Problem
Taking the data below, please print only the lines from the line holding "font-style: none ->" to the line holding "color: #a16207 ->", inclusive, with pictures omitted.

Available data
——

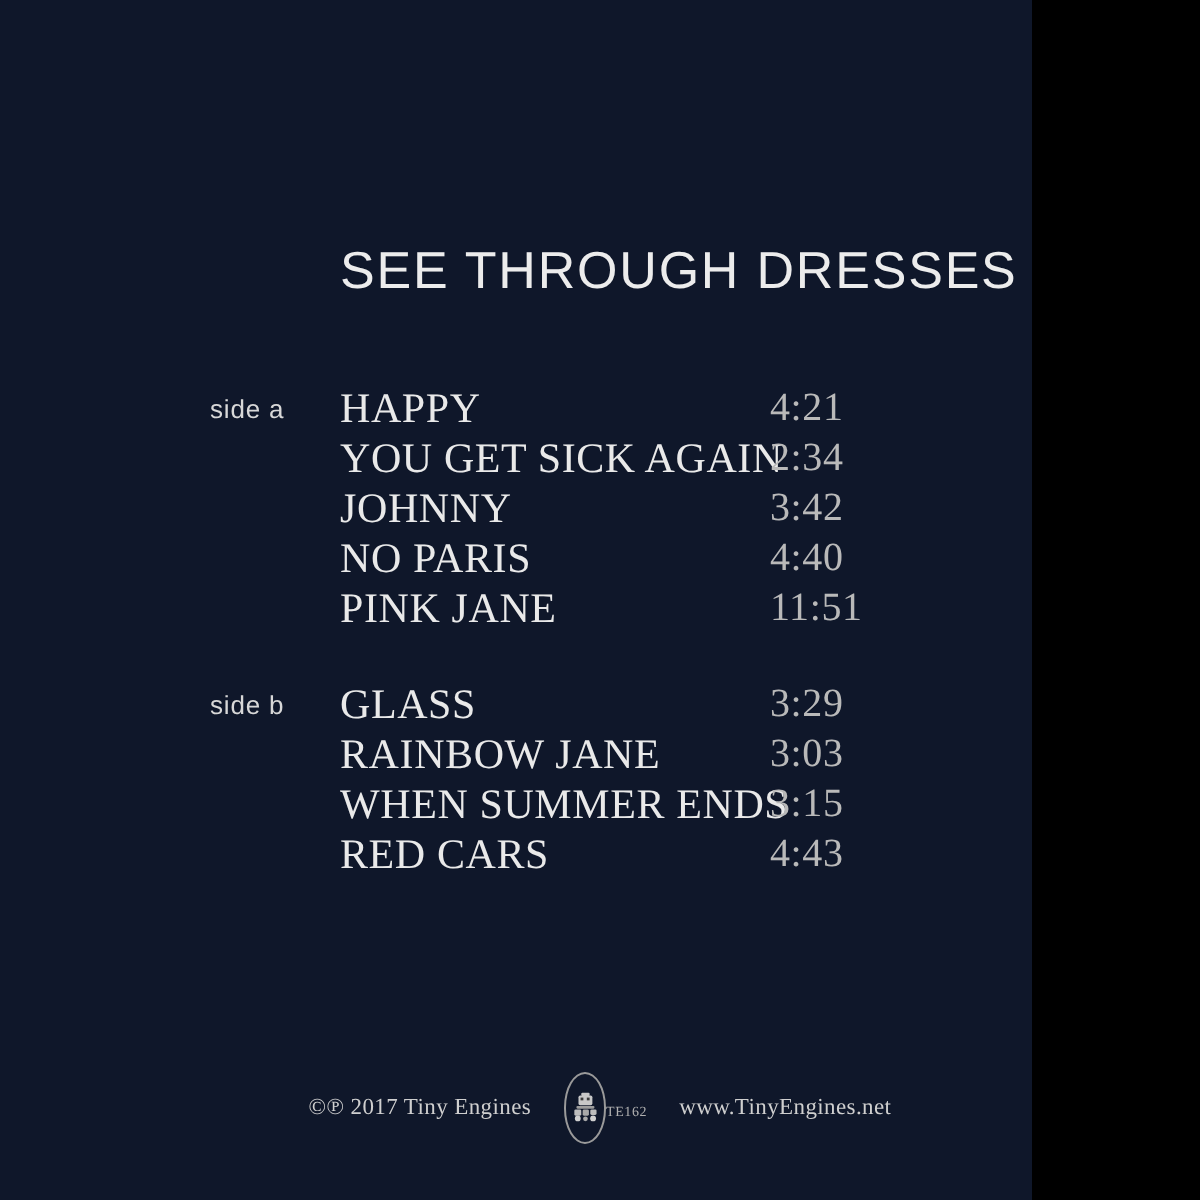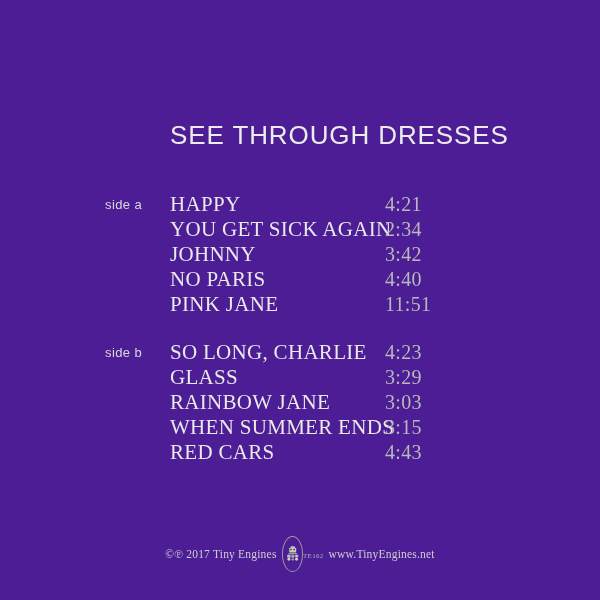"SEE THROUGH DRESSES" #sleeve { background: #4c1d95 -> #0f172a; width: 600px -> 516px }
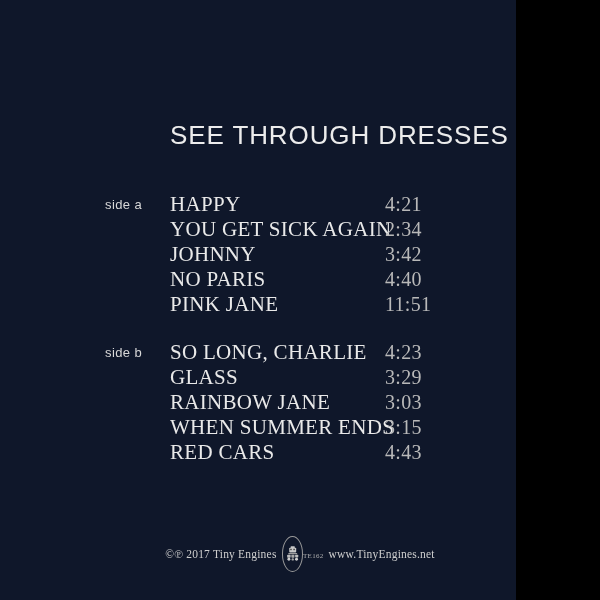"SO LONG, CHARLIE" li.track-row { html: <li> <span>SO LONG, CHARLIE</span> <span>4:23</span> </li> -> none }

——

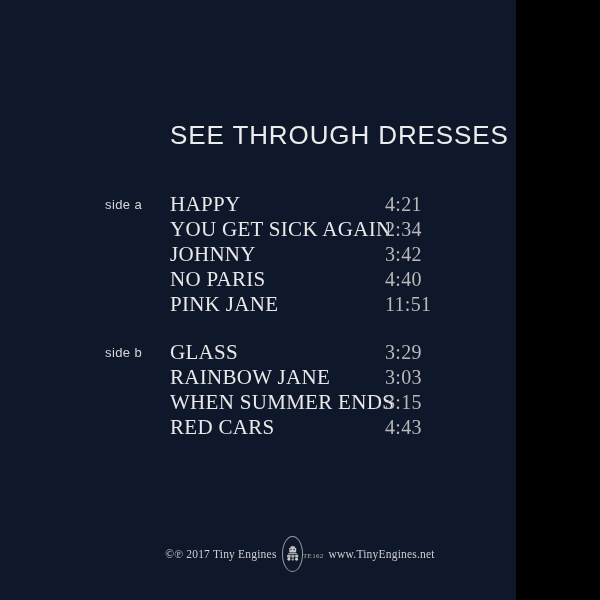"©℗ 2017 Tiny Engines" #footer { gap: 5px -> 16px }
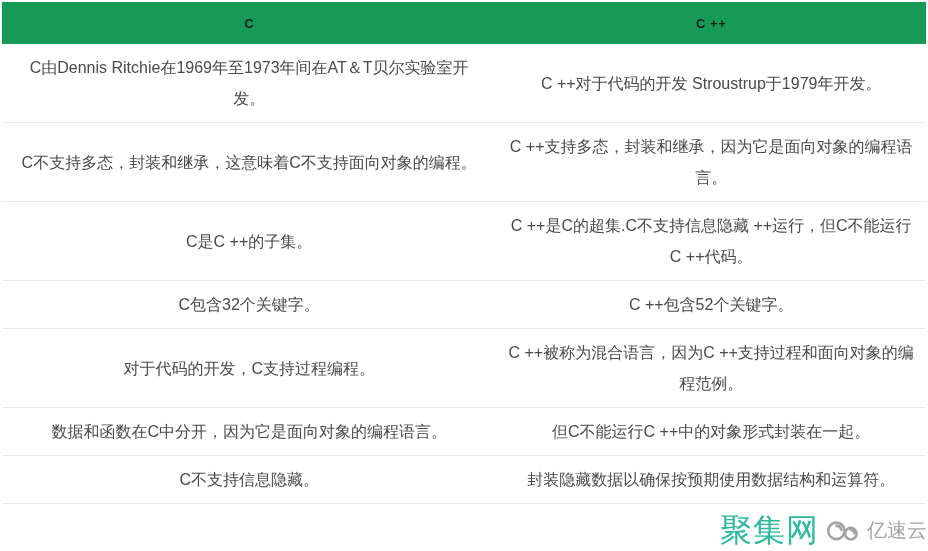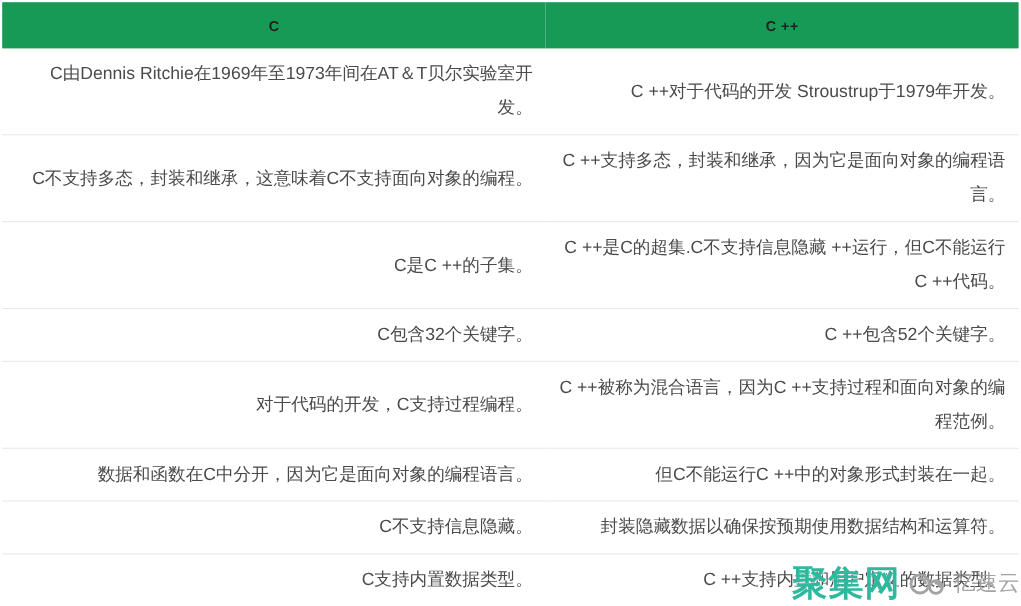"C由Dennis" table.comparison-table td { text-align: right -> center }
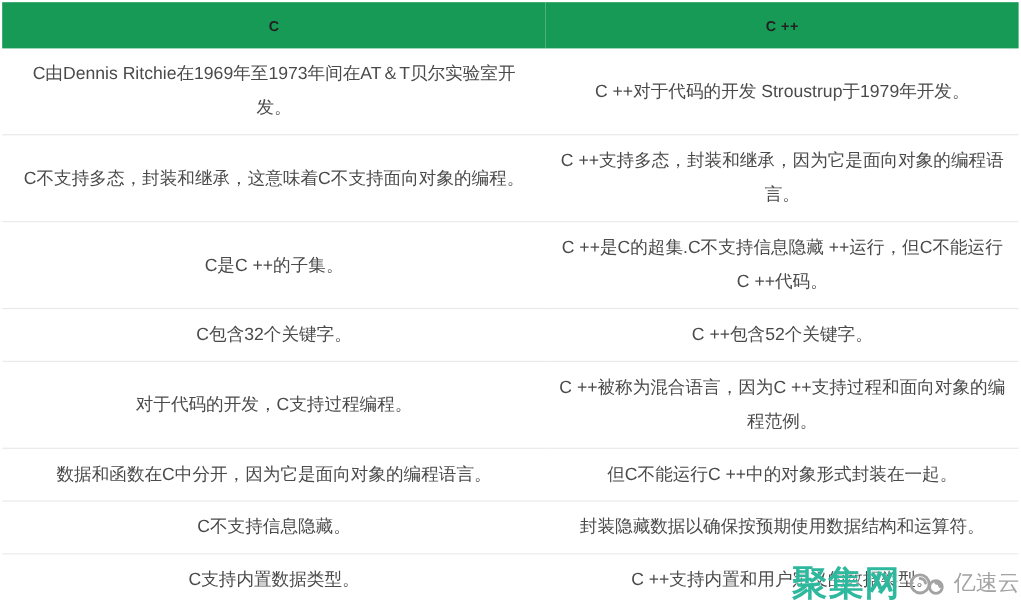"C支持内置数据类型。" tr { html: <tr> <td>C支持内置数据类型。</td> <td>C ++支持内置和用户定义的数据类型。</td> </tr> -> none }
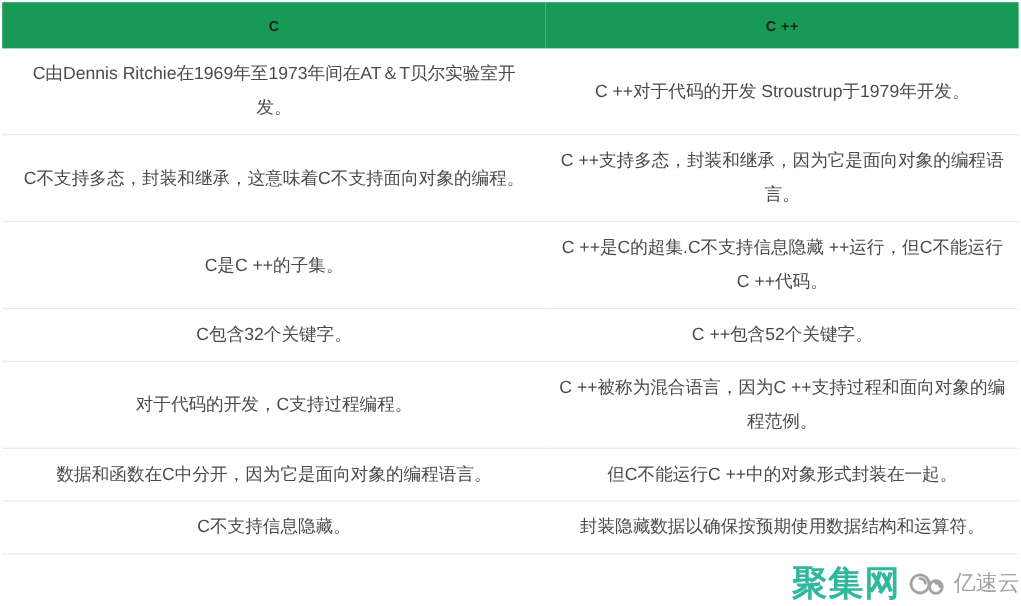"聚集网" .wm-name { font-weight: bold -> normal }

——

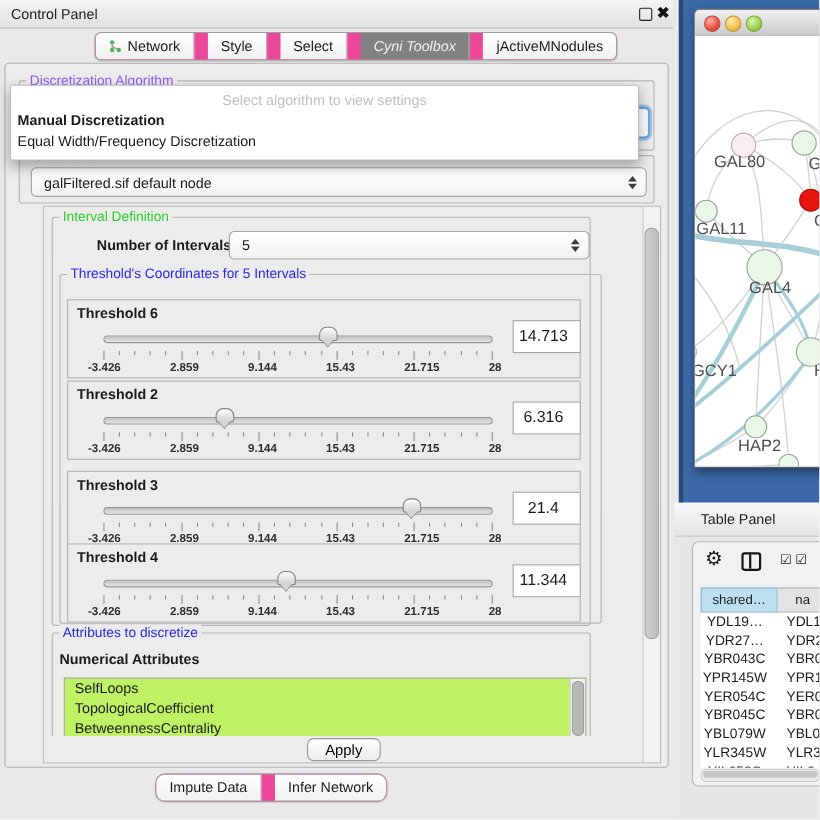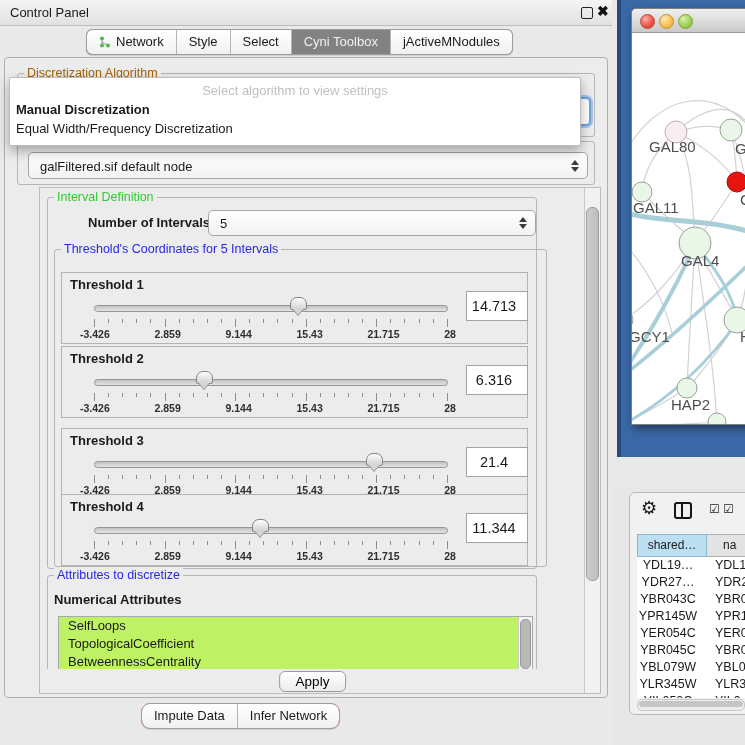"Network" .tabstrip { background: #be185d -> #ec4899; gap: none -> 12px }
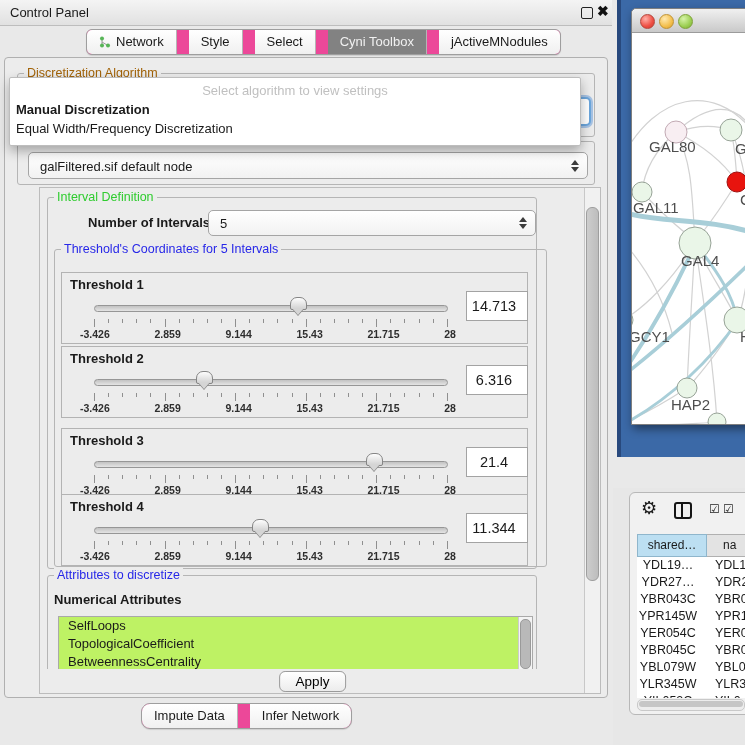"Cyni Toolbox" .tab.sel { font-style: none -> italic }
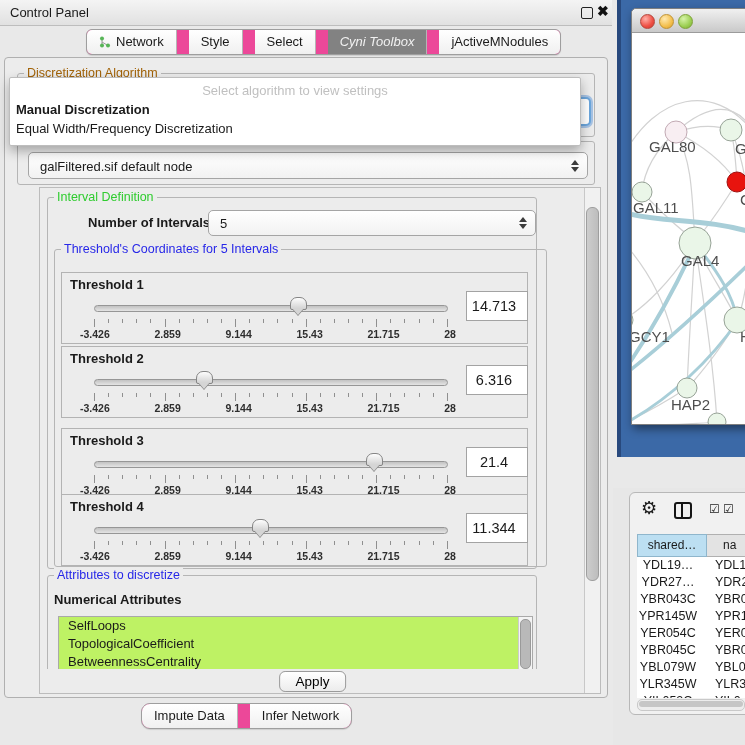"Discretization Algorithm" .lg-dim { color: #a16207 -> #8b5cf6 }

——

Response
"Cyni Toolbox" .tab.sel { font-style: none -> italic }
"Discretization Algorithm" .lg-dim { color: #a16207 -> #8b5cf6 }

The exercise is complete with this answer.